Alas, it is finally somebody else’s turn. Last week, Broccoli, 64, announced that she and Wilson (who at 83 has been edging into retirement the past few years) were selling their interest in their late father’s EON — the company that’s kept the Broccoli dynasty in creative control of 007 since the character first swaggered onto the screen in 1962 — to Amazon, the powerful international organization run by a bald-headed billionaire who hangs out in a hollowed-out volcano (well, a yacht, but big diff). The shocking turn of events left much of Hollywood baffled. Why, after so faithfully guarding this precious family heirloom, would Broccoli suddenly unload it?

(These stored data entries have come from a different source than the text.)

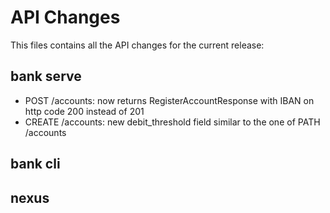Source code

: # API Changes

This files contains all the API changes for the current release:

## bank serve

 - POST /accounts: now returns RegisterAccountResponse with IBAN on http code 200 instead of 201
 - CREATE /accounts: new debit_threshold field similar to the one of PATH /accounts

## bank cli

## nexus
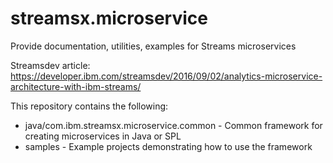 # streamsx.microservice
Provide documentation, utilities, examples for Streams microservices

Streamsdev article: https://developer.ibm.com/streamsdev/2016/09/02/analytics-microservice-architecture-with-ibm-streams/

This repository contains the following:

* java/com.ibm.streamsx.microservice.common - Common framework for creating microservices in Java or SPL
* samples - Example projects demonstrating how to use the framework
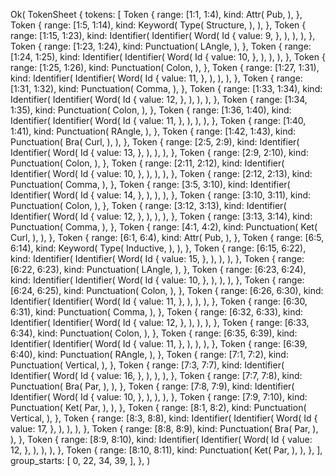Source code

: Ok(
    TokenSheet {
        tokens: [
            Token {
                range: [1:1, 1:4),
                kind: Attr(
                    Pub,
                ),
            },
            Token {
                range: [1:5, 1:14),
                kind: Keyword(
                    Type(
                        Structure,
                    ),
                ),
            },
            Token {
                range: [1:15, 1:23),
                kind: Identifier(
                    Identifier(
                        Word(
                            Id {
                                value: 9,
                            },
                        ),
                    ),
                ),
            },
            Token {
                range: [1:23, 1:24),
                kind: Punctuation(
                    LAngle,
                ),
            },
            Token {
                range: [1:24, 1:25),
                kind: Identifier(
                    Identifier(
                        Word(
                            Id {
                                value: 10,
                            },
                        ),
                    ),
                ),
            },
            Token {
                range: [1:25, 1:26),
                kind: Punctuation(
                    Colon,
                ),
            },
            Token {
                range: [1:27, 1:31),
                kind: Identifier(
                    Identifier(
                        Word(
                            Id {
                                value: 11,
                            },
                        ),
                    ),
                ),
            },
            Token {
                range: [1:31, 1:32),
                kind: Punctuation(
                    Comma,
                ),
            },
            Token {
                range: [1:33, 1:34),
                kind: Identifier(
                    Identifier(
                        Word(
                            Id {
                                value: 12,
                            },
                        ),
                    ),
                ),
            },
            Token {
                range: [1:34, 1:35),
                kind: Punctuation(
                    Colon,
                ),
            },
            Token {
                range: [1:36, 1:40),
                kind: Identifier(
                    Identifier(
                        Word(
                            Id {
                                value: 11,
                            },
                        ),
                    ),
                ),
            },
            Token {
                range: [1:40, 1:41),
                kind: Punctuation(
                    RAngle,
                ),
            },
            Token {
                range: [1:42, 1:43),
                kind: Punctuation(
                    Bra(
                        Curl,
                    ),
                ),
            },
            Token {
                range: [2:5, 2:9),
                kind: Identifier(
                    Identifier(
                        Word(
                            Id {
                                value: 13,
                            },
                        ),
                    ),
                ),
            },
            Token {
                range: [2:9, 2:10),
                kind: Punctuation(
                    Colon,
                ),
            },
            Token {
                range: [2:11, 2:12),
                kind: Identifier(
                    Identifier(
                        Word(
                            Id {
                                value: 10,
                            },
                        ),
                    ),
                ),
            },
            Token {
                range: [2:12, 2:13),
                kind: Punctuation(
                    Comma,
                ),
            },
            Token {
                range: [3:5, 3:10),
                kind: Identifier(
                    Identifier(
                        Word(
                            Id {
                                value: 14,
                            },
                        ),
                    ),
                ),
            },
            Token {
                range: [3:10, 3:11),
                kind: Punctuation(
                    Colon,
                ),
            },
            Token {
                range: [3:12, 3:13),
                kind: Identifier(
                    Identifier(
                        Word(
                            Id {
                                value: 12,
                            },
                        ),
                    ),
                ),
            },
            Token {
                range: [3:13, 3:14),
                kind: Punctuation(
                    Comma,
                ),
            },
            Token {
                range: [4:1, 4:2),
                kind: Punctuation(
                    Ket(
                        Curl,
                    ),
                ),
            },
            Token {
                range: [6:1, 6:4),
                kind: Attr(
                    Pub,
                ),
            },
            Token {
                range: [6:5, 6:14),
                kind: Keyword(
                    Type(
                        Inductive,
                    ),
                ),
            },
            Token {
                range: [6:15, 6:22),
                kind: Identifier(
                    Identifier(
                        Word(
                            Id {
                                value: 15,
                            },
                        ),
                    ),
                ),
            },
            Token {
                range: [6:22, 6:23),
                kind: Punctuation(
                    LAngle,
                ),
            },
            Token {
                range: [6:23, 6:24),
                kind: Identifier(
                    Identifier(
                        Word(
                            Id {
                                value: 10,
                            },
                        ),
                    ),
                ),
            },
            Token {
                range: [6:24, 6:25),
                kind: Punctuation(
                    Colon,
                ),
            },
            Token {
                range: [6:26, 6:30),
                kind: Identifier(
                    Identifier(
                        Word(
                            Id {
                                value: 11,
                            },
                        ),
                    ),
                ),
            },
            Token {
                range: [6:30, 6:31),
                kind: Punctuation(
                    Comma,
                ),
            },
            Token {
                range: [6:32, 6:33),
                kind: Identifier(
                    Identifier(
                        Word(
                            Id {
                                value: 12,
                            },
                        ),
                    ),
                ),
            },
            Token {
                range: [6:33, 6:34),
                kind: Punctuation(
                    Colon,
                ),
            },
            Token {
                range: [6:35, 6:39),
                kind: Identifier(
                    Identifier(
                        Word(
                            Id {
                                value: 11,
                            },
                        ),
                    ),
                ),
            },
            Token {
                range: [6:39, 6:40),
                kind: Punctuation(
                    RAngle,
                ),
            },
            Token {
                range: [7:1, 7:2),
                kind: Punctuation(
                    Vertical,
                ),
            },
            Token {
                range: [7:3, 7:7),
                kind: Identifier(
                    Identifier(
                        Word(
                            Id {
                                value: 16,
                            },
                        ),
                    ),
                ),
            },
            Token {
                range: [7:7, 7:8),
                kind: Punctuation(
                    Bra(
                        Par,
                    ),
                ),
            },
            Token {
                range: [7:8, 7:9),
                kind: Identifier(
                    Identifier(
                        Word(
                            Id {
                                value: 10,
                            },
                        ),
                    ),
                ),
            },
            Token {
                range: [7:9, 7:10),
                kind: Punctuation(
                    Ket(
                        Par,
                    ),
                ),
            },
            Token {
                range: [8:1, 8:2),
                kind: Punctuation(
                    Vertical,
                ),
            },
            Token {
                range: [8:3, 8:8),
                kind: Identifier(
                    Identifier(
                        Word(
                            Id {
                                value: 17,
                            },
                        ),
                    ),
                ),
            },
            Token {
                range: [8:8, 8:9),
                kind: Punctuation(
                    Bra(
                        Par,
                    ),
                ),
            },
            Token {
                range: [8:9, 8:10),
                kind: Identifier(
                    Identifier(
                        Word(
                            Id {
                                value: 12,
                            },
                        ),
                    ),
                ),
            },
            Token {
                range: [8:10, 8:11),
                kind: Punctuation(
                    Ket(
                        Par,
                    ),
                ),
            },
        ],
        group_starts: [
            0,
            22,
            34,
            39,
        ],
    },
)
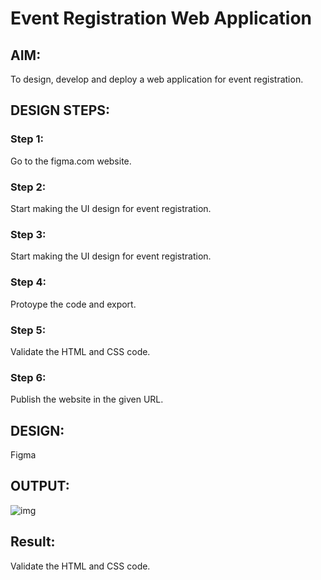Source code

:# Event Registration Web Application

## AIM:
To design, develop and deploy a web application for event registration.

## DESIGN STEPS:

### Step 1:

Go to the figma.com website.


### Step 2:
Start making the UI design for event registration.



### Step 3:
Start making the UI design for event registration.



### Step 4:
Protoype the code and export.



### Step 5:
Validate the HTML and CSS code.





### Step 6:

Publish the website in the given URL.

## DESIGN:
Figma



## OUTPUT:
![img](output1.png)


## Result:
Validate the HTML and CSS code.



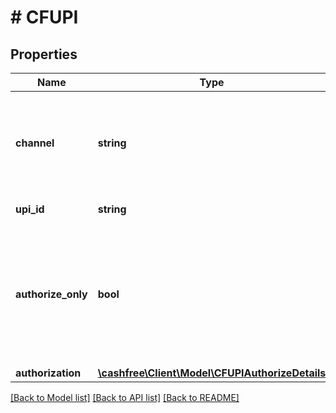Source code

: # # CFUPI

## Properties

Name | Type | Description | Notes
------------ | ------------- | ------------- | -------------
**channel** | **string** | Specify the channel through which the payment must be processed. Can be one of [\&quot;link\&quot;, \&quot;collect\&quot;, \&quot;qrcode\&quot;] |
**upi_id** | **string** | Customer UPI VPA to process payment. |
**authorize_only** | **bool** | For one time mandate on UPI. Set this as authorize_only &#x3D; true. Please note that you can only use the \&quot;collect\&quot; channel if you are sending a one time mandate request | [optional]
**authorization** | [**\cashfree\Client\Model\CFUPIAuthorizeDetails**](.md) |  | [optional]

[[Back to Model list]](../../README.md#models) [[Back to API list]](../../README.md#endpoints) [[Back to README]](../../README.md)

And to the very people she’d been locking horns with for the past four years, since Amazon purchased MGM, Bond’s longtime home, for $8.45 billion in 2021? Insiders say there are a couple of theories.
Theory one: After producing nine Bond films over 30 years, starting with GoldenEye in 1995, Broccoli no longer has the stomach or stamina for another years-long Bond production marathon. Although she’s famously adroit at dispatching meddlesome film executives — something she mastered early on with MGM — Broccoli is said to have grown tired of that as well and clearly hit a wall with her new partners at Amazon, whom she recently described in a Wall Street Journal interview as “fucking idiots.” Those choice words, in retrospect, were probably a clue she’d had enough and was ready to bolt. Theory two: Jeff Bezos made her an offer she couldn’t refuse. “He read her quote in the Journal and got on the phone and said, ‘I don’t care what it costs, get rid of her,’ ” is what one source familiar with the franchise hears is what happened, confirming that it ended up costing Bezos something like (pinkie to lip) one billion dollars.

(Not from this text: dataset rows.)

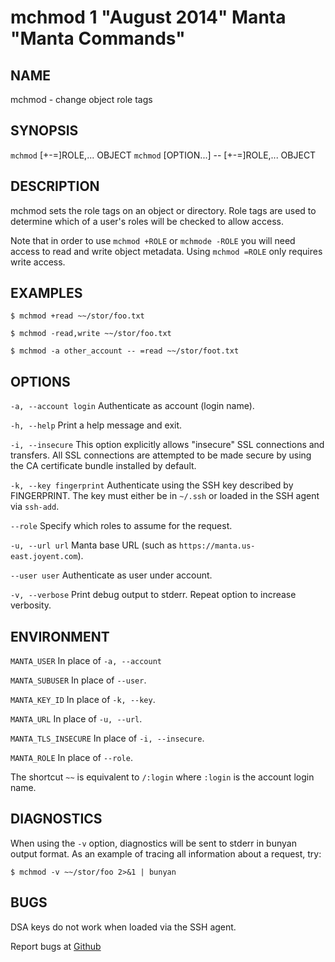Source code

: mchmod 1 "August 2014" Manta "Manta Commands"
=======================================

NAME
----

mchmod - change object role tags

SYNOPSIS
--------

`mchmod` [+-=]ROLE,... OBJECT
`mchmod` [OPTION...] -- [+-=]ROLE,... OBJECT


DESCRIPTION
-----------

mchmod sets the role tags on an object or directory. Role tags are used to
determine which of a user's roles will be checked to allow access.

Note that in order to use `mchmod +ROLE` or `mchmode -ROLE` you will need access
to read and write object metadata. Using `mchmod =ROLE` only requires write
access.

EXAMPLES
--------

    $ mchmod +read ~~/stor/foo.txt

    $ mchmod -read,write ~~/stor/foo.txt

    $ mchmod -a other_account -- =read ~~/stor/foot.txt


OPTIONS
-------

`-a, --account login`
  Authenticate as account (login name).

`-h, --help`
  Print a help message and exit.

`-i, --insecure`
  This option explicitly allows "insecure" SSL connections and transfers.  All
  SSL connections are attempted to be made secure by using the CA certificate
  bundle installed by default.

`-k, --key fingerprint`
  Authenticate using the SSH key described by FINGERPRINT.  The key must
  either be in `~/.ssh` or loaded in the SSH agent via `ssh-add`.

`--role`
  Specify which roles to assume for the request.

`-u, --url url`
  Manta base URL (such as `https://manta.us-east.joyent.com`).

`--user user`
  Authenticate as user under account.

`-v, --verbose`
  Print debug output to stderr.  Repeat option to increase verbosity.

ENVIRONMENT
-----------

`MANTA_USER`
  In place of `-a, --account`

`MANTA_SUBUSER`
  In place of `--user`.

`MANTA_KEY_ID`
  In place of `-k, --key`.

`MANTA_URL`
  In place of `-u, --url`.

`MANTA_TLS_INSECURE`
  In place of `-i, --insecure`.

`MANTA_ROLE`
  In place of `--role`.

The shortcut `~~` is equivalent to `/:login`
where `:login` is the account login name.

DIAGNOSTICS
-----------

When using the `-v` option, diagnostics will be sent to stderr in bunyan
output format.  As an example of tracing all information about a request,
try:

    $ mchmod -v ~~/stor/foo 2>&1 | bunyan

BUGS
----

DSA keys do not work when loaded via the SSH agent.

Report bugs at [Github](https://github.com/joyent/node-manta/issues)
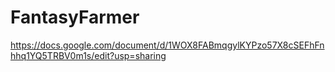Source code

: # FantasyFarmer
https://docs.google.com/document/d/1WOX8FABmqgylKYPzo57X8cSEFhFnhhq1YQ5TRBV0m1s/edit?usp=sharing
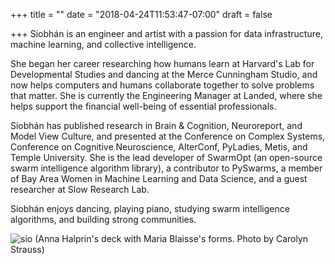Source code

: +++
title = ""
date = "2018-04-24T11:53:47-07:00"
draft = false

+++
Siobhán is an engineer and artist with a passion for data infrastructure, 
machine learning, and collective intelligence.

She began her career researching how humans learn at Harvard's Lab for
Developmental Studies and dancing at the Merce Cunningham Studio, and now helps computers
and humans collaborate together to solve problems that matter. She is currently 
the Engineering Manager at Landed, where she helps support the financial 
well-being of essential professionals.

Siobhán has published research in Brain & Cognition, Neuroreport, and
Model View Culture, and presented at the Conference on Complex Systems,
Conference on Cognitive Neuroscience, AlterConf, PyLadies, Metis, and
Temple University. She is the lead developer of SwarmOpt (an open-source swarm 
intelligence algorithm library), a contributor to PySwarms, a member of Bay Area 
Women in Machine Learning and Data Science, and a guest researcher at Slow Research Lab.

Siobhán enjoys dancing, playing piano, studying swarm intelligence algorithms,
and building strong communities.

![sio](skc_blaisse.jpg)
(Anna Halprin's deck with Maria Blaisse's forms. Photo by Carolyn Strauss)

Both theories are plausible, but neither fully explains Broccoli’s head-scratching change of heart. For one thing, she hardly needs money: She’s already reportedly worth close to a half-billion dollars. For another, she’s not only severing herself from the franchise but the rest of the Broccoli family, including several young potential heirs — Broccolini — like Wilson’s son, Greg, who sources say was being groomed to take over the business, as well as a niece who also has worked on the movies. “To tell you the truth,” the source tells Rambling Reporter, “nobody knows why Barbara did it. It doesn’t make sense.”